* About this task
Reproduce every record verbatim but drop the pictures.

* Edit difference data

++++++++++++++++++++

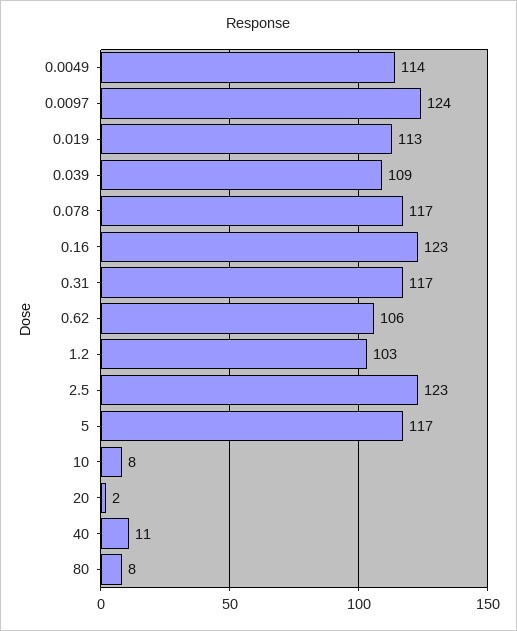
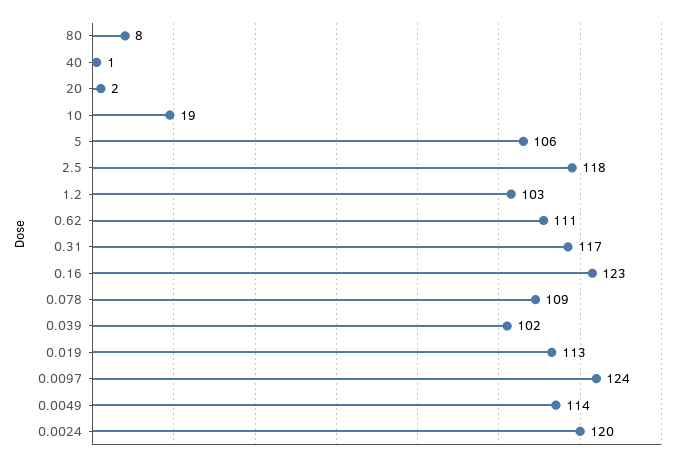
  {
    "0.0049": 114,
    "0.0097": 124,
    "0.019": 113,
-   "0.039": 109,
+   "0.039": 102,
-   "0.078": 117,
+   "0.078": 109,
    "0.16": 123,
    "0.31": 117,
-   "0.62": 106,
+   "0.62": 111,
    "1.2": 103,
-   "2.5": 123,
+   "2.5": 118,
-   "5": 117,
+   "5": 106,
-   "10": 8,
+   "10": 19,
    "20": 2,
-   "40": 11,
+   "40": 1,
-   "80": 8
+   "80": 8,
+   "0.0024": 120
  }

++++++++++++++++++++

* Task output
  {
    "0.0049": 114,
    "0.0097": 124,
    "0.019": 113,
-   "0.039": 109,
+   "0.039": 102,
-   "0.078": 117,
+   "0.078": 109,
    "0.16": 123,
    "0.31": 117,
-   "0.62": 106,
+   "0.62": 111,
    "1.2": 103,
-   "2.5": 123,
+   "2.5": 118,
-   "5": 117,
+   "5": 106,
-   "10": 8,
+   "10": 19,
    "20": 2,
-   "40": 11,
+   "40": 1,
-   "80": 8
+   "80": 8,
+   "0.0024": 120
  }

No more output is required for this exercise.